The development and progression of tumors are closely linked to metabolism, and metabolic genes may play a significant role in the prognosis of cancer patients [19]. This study identified metabolic gene sets with distinct activity patterns in PanCK-expressing and CD45-expressing regions. The study’s findings related to metabolic gene activity also offer new perspectives on breast cancer biology. Dysregulated metabolism is a hallmark of cancer, and understanding the specific metabolic pathways involved in breast cancer progression could lead to the development of targeted therapies that disrupt tumor growth and survival [20]. Five genes were found to impact patient survival. DGAT1, a gene known to promote tumor progression in ovarian and prostate cancer [21, 22], was found to promote the proliferation and migration of breast cancer cells [23]. DUT, overexpressed in 42% of HCC tumors, was found to correlate with advanced stage HCC and promote cell cycle arrest and DNA damage. Transcriptome analysis revealed that NF-κB signaling is the downstream effector pathway of DUT, and overexpressing DUT in liver progenitor organoids conferred drug resistance to TKI Sorafenib [24]. LYPLA1 was found to be associated with poor prognosis in lung adenocarcinoma [25], while POLR2K was identified as one of the top 10 cancer immunotherapy proteins related to breast cancer by machine-learning predictions [26]. SMPD4 was also found to be a lipid metabolism-related gene associated with hepatocellular carcinoma prognosis [27]. Overall, this study sheds light on the relationship between metabolism and breast cancer, and provides a basis for further molecular biology experiments.
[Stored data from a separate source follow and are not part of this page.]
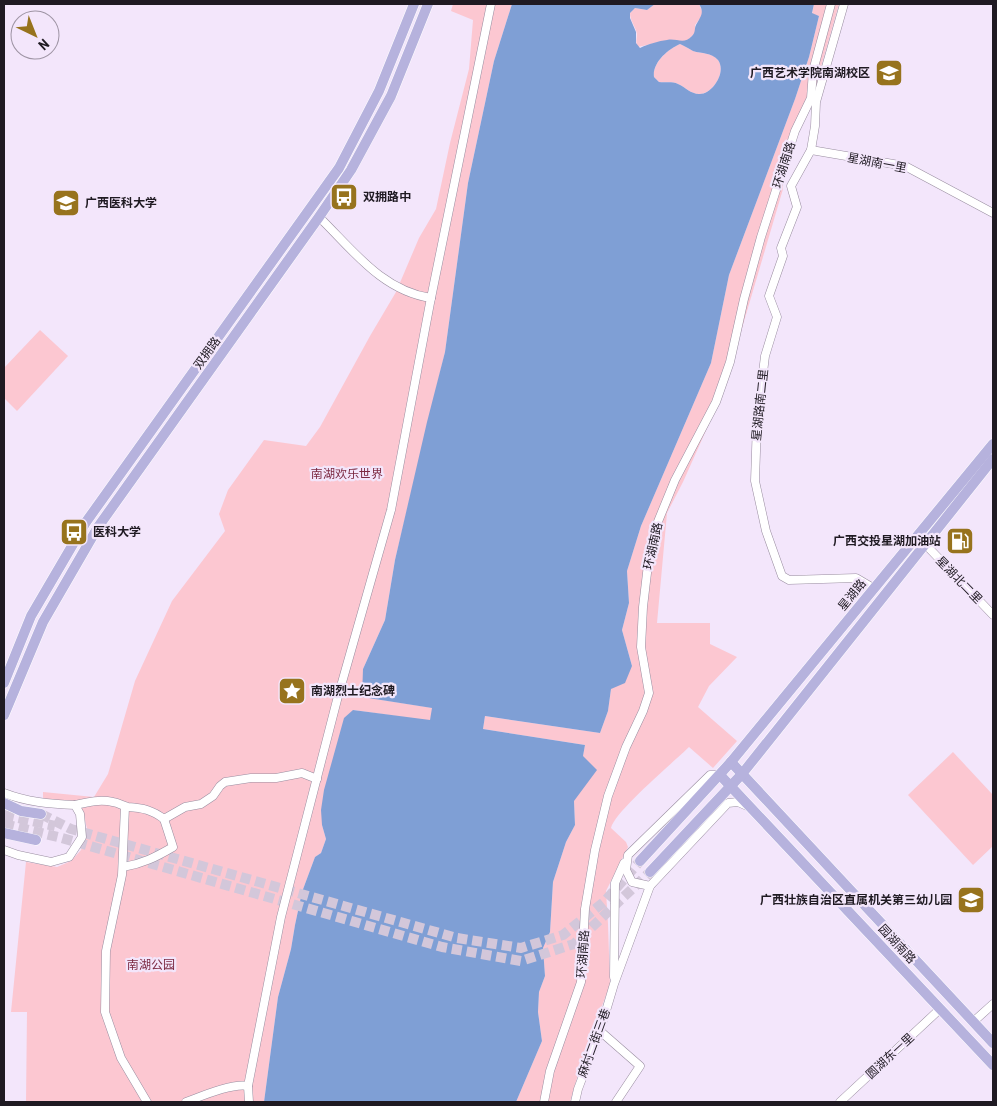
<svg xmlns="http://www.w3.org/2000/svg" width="997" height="1106" font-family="'Roboto Condensed','Noto Sans SC',sans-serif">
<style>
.green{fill:#fcc7d1}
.water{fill:#7f9fd5;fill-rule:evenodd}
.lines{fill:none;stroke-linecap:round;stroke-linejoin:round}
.major-tunnel{stroke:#d3c7da;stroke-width:10;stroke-dasharray:10 5;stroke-linecap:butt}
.minor-casing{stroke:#998da0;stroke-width:9}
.major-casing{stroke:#fff;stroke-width:11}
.minor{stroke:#fff;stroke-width:8}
.major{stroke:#b6b2dd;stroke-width:10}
.labels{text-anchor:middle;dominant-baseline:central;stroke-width:4.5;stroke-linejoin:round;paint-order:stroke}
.poi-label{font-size:12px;font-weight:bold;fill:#1f1a22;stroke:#f3e6fb;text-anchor:start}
.street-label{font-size:12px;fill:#1f1a22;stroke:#f3e6fb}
.park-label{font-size:12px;fill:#7b2841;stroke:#f3e6fb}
</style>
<rect width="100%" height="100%" fill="#f3e6fb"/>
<g class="green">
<polygon points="453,4 512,4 494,61 468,183 445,352 395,560 385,620 363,669 363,697 433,708 430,721 354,710 322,825 326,839 321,853 315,857 302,892 295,925 291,949 278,997 264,1102 26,1102 27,1012 11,1012 26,862 57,867 71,861 81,850 88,833 83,811 43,799 43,792 94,797 108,774 135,681 172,601 225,531 219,514 228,490 264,440 306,446 320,427 370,336 396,292 419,238 436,209 450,143 469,69 473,20 451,11"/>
<path d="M655,4H699L702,11V16L695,25V33L689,39L684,42H660L638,47C635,42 637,40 637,34C636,27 630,21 630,13L635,8L647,10Z"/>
<path d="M814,4H839L817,81L814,101L797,132L783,174V189L732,362L716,408L683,482L667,513L657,623H710V644L737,657L709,686L698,707L737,741L713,768L689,747C674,762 615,811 611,828L626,842L628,847L606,891L608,924L610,985L585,1050L570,1102H516L542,1041L538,1012L539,992L545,976L543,948L550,932L553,882L566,842L575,825L574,801L585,745L483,729L485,716L600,733L608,711L611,689L632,666L622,630L629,603L627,571L641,526L711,363L729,275L795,99L809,57L819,16L812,14Z"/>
<path d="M680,44C686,46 691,51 697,52C705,54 712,53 718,60C727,72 712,95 699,94C691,94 685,87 678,84C672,81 665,83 659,82L654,77C652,63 668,49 680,44Z"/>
<polygon points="40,330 68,356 17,411 4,398 4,368"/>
<polygon points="953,752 993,795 993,846 973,865 908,795"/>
</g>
<path class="water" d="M512,4H655L647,10L635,8L630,13V18L636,32V43L640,48C648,44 659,41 667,40C677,38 684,45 692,36C696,32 694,29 696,25C700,17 705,13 699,4H814L812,13L819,16L809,57L795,99L729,275L711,363L641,526L627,571L629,603L622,630L632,666L625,683L611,689L608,711L600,733L485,716L483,729L585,745L583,756L597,770L574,801L575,825L566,842L553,882L550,932L543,948L545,976L539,992L538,1012L542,1041L516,1102H264L278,997L291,949L295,925L302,892L315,857L321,853L326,839L322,825L321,810L324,790L344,718L353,710L430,720L432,708L362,697L363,669L385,620L395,560L427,422L445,352L468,183L494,61ZM680,44C685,46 689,49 693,51C702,54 711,52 718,60C727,72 712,95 699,94C691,94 685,87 678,84C672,81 665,83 659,82L654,77C652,63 668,49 680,44Z"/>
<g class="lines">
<g class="major-tunnel">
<polyline points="41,814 71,829 457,938 521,948 563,935 605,901 640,861"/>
<polyline points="4,815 55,826"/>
<polyline points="4,824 62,838 442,947 521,961 574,944 650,872"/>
</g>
<g class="minor-casing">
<g id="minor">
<polyline points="844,4 816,102 815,126 811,150 791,186 797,207 781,248 783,256 769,296 777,317 765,356 757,422 755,481 766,531 782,576 789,580 856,578 873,588"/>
<polyline points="811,150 905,166 993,213"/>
<path d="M319,217C352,249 382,291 431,298"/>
<polyline points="925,544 993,615"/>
<polyline points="720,775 710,775 628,855 626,870 632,882 650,886 728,803 738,802 747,806"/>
<path d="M4,793C27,802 50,804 75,805L80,814L82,837L69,857L51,862L18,855L4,850"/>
<path d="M75,805C88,802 100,799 113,802C119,803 123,806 128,807C143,808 152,810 164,819L185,807L201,804L213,796L220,786L225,782L251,778H276L302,773L317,779"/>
<polyline points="125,807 122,875 106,951 105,1012 121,1058 147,1102"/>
<path d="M123,867C142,864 156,857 173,847L164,819"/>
<polyline points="614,977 615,883 624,863"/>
<polyline points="973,1022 993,1004"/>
<polyline points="600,1031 640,1066 616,1102"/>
<path d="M186,1102C202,1096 232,1083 248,1086"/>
<polyline points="249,1102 248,1086 281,917 337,700 391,510 430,303 491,4"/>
<polyline points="544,1102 550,1071 581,982 585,909 595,850 608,796 626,747 643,711 649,693 641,647 643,607 649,556 657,524 675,480 716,402 730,362 744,299 761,237 795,131 811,98 813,71 831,4"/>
<polyline points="575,1102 578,1089 600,1031 614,984 650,886"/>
<polyline points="840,1102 940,1009"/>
</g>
</g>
<g class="major-casing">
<g id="major">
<polyline points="4,683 31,616 86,522 339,168 379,91 414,4"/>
<polyline points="4,715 43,622 98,527 319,217 351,170 391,96 428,4"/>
<polyline points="731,762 993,1043"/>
<polyline points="720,775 993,1065"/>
<polyline points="4,803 21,811 41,814"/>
<polyline points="4,833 36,840"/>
<polyline points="640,861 731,762 993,444"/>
<polyline points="650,872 742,774 993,459"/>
</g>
</g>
<use href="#minor" class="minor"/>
<use href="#major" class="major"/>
</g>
<defs>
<g id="university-square" transform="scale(1.4375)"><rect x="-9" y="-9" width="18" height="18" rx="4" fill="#97731d" stroke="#f3e6fb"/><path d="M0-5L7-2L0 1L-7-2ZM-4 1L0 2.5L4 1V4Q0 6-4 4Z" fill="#fff"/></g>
<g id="bus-square" transform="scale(1.4375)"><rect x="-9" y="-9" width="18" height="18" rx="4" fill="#97731d" stroke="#f3e6fb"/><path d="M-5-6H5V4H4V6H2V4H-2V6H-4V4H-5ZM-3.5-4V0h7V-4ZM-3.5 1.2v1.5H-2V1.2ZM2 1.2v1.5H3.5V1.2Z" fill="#fff"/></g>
<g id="fuel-square" transform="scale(1.4375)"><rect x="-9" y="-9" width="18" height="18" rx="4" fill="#97731d" stroke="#f3e6fb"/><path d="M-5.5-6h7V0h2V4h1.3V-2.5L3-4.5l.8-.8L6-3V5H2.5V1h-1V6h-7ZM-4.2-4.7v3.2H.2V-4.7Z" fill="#fff"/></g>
<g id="sight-square" transform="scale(1.4375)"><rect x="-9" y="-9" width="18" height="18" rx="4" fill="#97731d" stroke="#f3e6fb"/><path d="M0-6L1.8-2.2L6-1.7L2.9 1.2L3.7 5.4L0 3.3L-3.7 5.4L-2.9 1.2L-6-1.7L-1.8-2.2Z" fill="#fff"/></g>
<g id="school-square" transform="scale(1.4375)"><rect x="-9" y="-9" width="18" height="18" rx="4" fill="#97731d" stroke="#f3e6fb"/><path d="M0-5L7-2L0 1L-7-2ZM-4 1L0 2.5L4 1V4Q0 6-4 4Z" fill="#fff"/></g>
</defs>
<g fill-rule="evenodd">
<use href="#university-square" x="889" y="73"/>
<use href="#bus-square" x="344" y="197"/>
<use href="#university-square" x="66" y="203"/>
<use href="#bus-square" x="74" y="532"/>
<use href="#fuel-square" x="960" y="541"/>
<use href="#sight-square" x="292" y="691"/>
<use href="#school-square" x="971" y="900"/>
</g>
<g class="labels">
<g class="poi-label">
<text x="870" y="73" text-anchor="end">广西艺术学院南湖校区</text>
<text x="363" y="197">双拥路中</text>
<text x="85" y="203">广西医科大学</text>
<text x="93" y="532">医科大学</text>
<text x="941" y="541" text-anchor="end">广西交投星湖加油站</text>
<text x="311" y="691">南湖烈士纪念碑</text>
<text x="952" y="900" text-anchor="end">广西壮族自治区直属机关第三幼儿园</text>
</g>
<g class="street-label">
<text transform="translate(877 163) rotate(11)">星湖南一里</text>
<text transform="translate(784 165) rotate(-72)">环湖南路</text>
<text transform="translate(207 353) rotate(-54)">双拥路</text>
<text transform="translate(760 405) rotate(-84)">星湖路南二里</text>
<text transform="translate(653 546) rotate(-77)">环湖南路</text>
<text transform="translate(959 580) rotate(46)">星湖北二里</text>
<text transform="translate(852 595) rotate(-51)">星湖路</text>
<text transform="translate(897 944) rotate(47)">园湖南路</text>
<text transform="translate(583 954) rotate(-86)">环湖南路</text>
<text transform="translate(594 1043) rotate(-70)">麻村二街三巷</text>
<text transform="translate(890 1056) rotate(-43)">圆湖东一里</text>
</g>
<g class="park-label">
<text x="347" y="474">南湖欢乐世界</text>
<text x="151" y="965">南湖公园</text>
</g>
</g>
<rect width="997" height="1106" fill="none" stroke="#1f1a22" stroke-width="10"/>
<g transform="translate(35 35) rotate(137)"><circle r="24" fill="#f3e6fb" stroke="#9e94a4"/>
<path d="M0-4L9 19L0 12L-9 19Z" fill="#97731d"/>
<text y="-8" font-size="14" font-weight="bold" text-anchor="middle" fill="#1f1a22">N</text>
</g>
</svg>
However, additional analysis using larger samples from diverse populations is needed to confirm these findings.

In conclusion, this study enhances our understanding of breast cancer biology, focusing on gene expression, immune infiltration, and metabolic processes. The identified gene sets and immune-related factors have potential as prognostic biomarkers and therapeutic targets for breast cancer patients. These insights into immune modulation and metabolic dysregulation offer novel treatment opportunities that can complement traditional approaches. The findings underscore the importance of personalized treatment approaches that consider the unique molecular and immune characteristics of individual tumors. Overall, this research opens up new avenues for clinical interventions and may improve patient outcomes in breast cancer management.